# Just Had To Share



## Dakota Spirit (Jul 31, 2007)

I've been obsessing over this dog for the last couple weeks, so I figured it was time to introduce him to DF, lol. His name is Keno and he is a current resident of BullsEye, a Seattle based APBT rescue group. The reason he caught my eye originally was due to one of his display pictures. I have to say that though he is more AmStaff/ABullie in appearence...he has one of the happiest faces I've seen yet. Really, every time I see his picture it makes me laugh. Just the definition of big doofy Bully smile.

See what I mean?










His description on Petfinder states:

_10/2008-Keno is a total sweetheart with lots of energy. He is the happiest when he is chasing a ball, going for a walk or just getting attention from his human. Keno is about 1.5 years old.

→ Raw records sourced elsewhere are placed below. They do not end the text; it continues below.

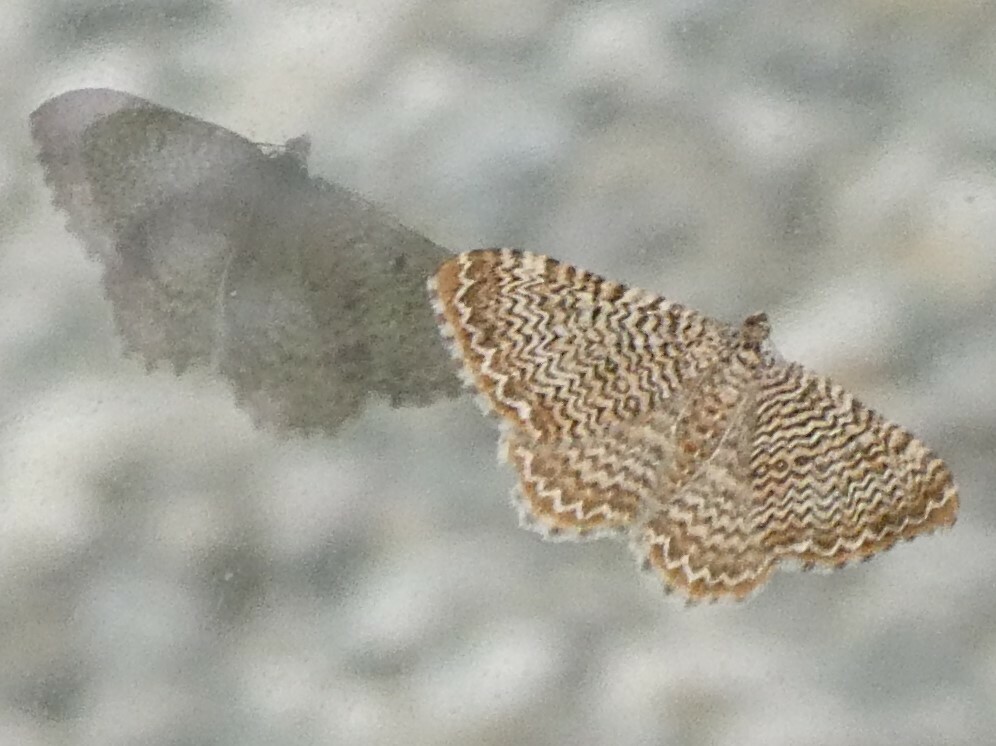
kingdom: Animalia
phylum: Arthropoda
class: Insecta
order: Lepidoptera
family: Geometridae
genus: Rheumaptera
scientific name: Rheumaptera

Keno is great with other dogs, fine with cats, and does well in the car. He would be excellent for an active person looking for a hiking, jogging, walking or whatever partner. He is very smart and has picked up his obedience training with a snap. 

Keno already knows sit, down, shake, and speak. He is crate trained and house trained and walking well on a leash. No surprise since he is so eager to please!_
http://search.petfinder.com/petnote/displaypet.cgi?petid=11815575

Sounds like the kind of dog I would love to adopt. Unfortunately I am not in the position to, nor will I be for quite some time. None the less I've been keeping an eye on him and just felt the sudden desire to share with the rest of you guys.

I always say I'm going to stop looking at Petfinder as there are too many dogs I would love to take but cannot and yet...I still find myself going there. At the very least, it's always nice to see that a dog you've been watching has finally been adopted.


----------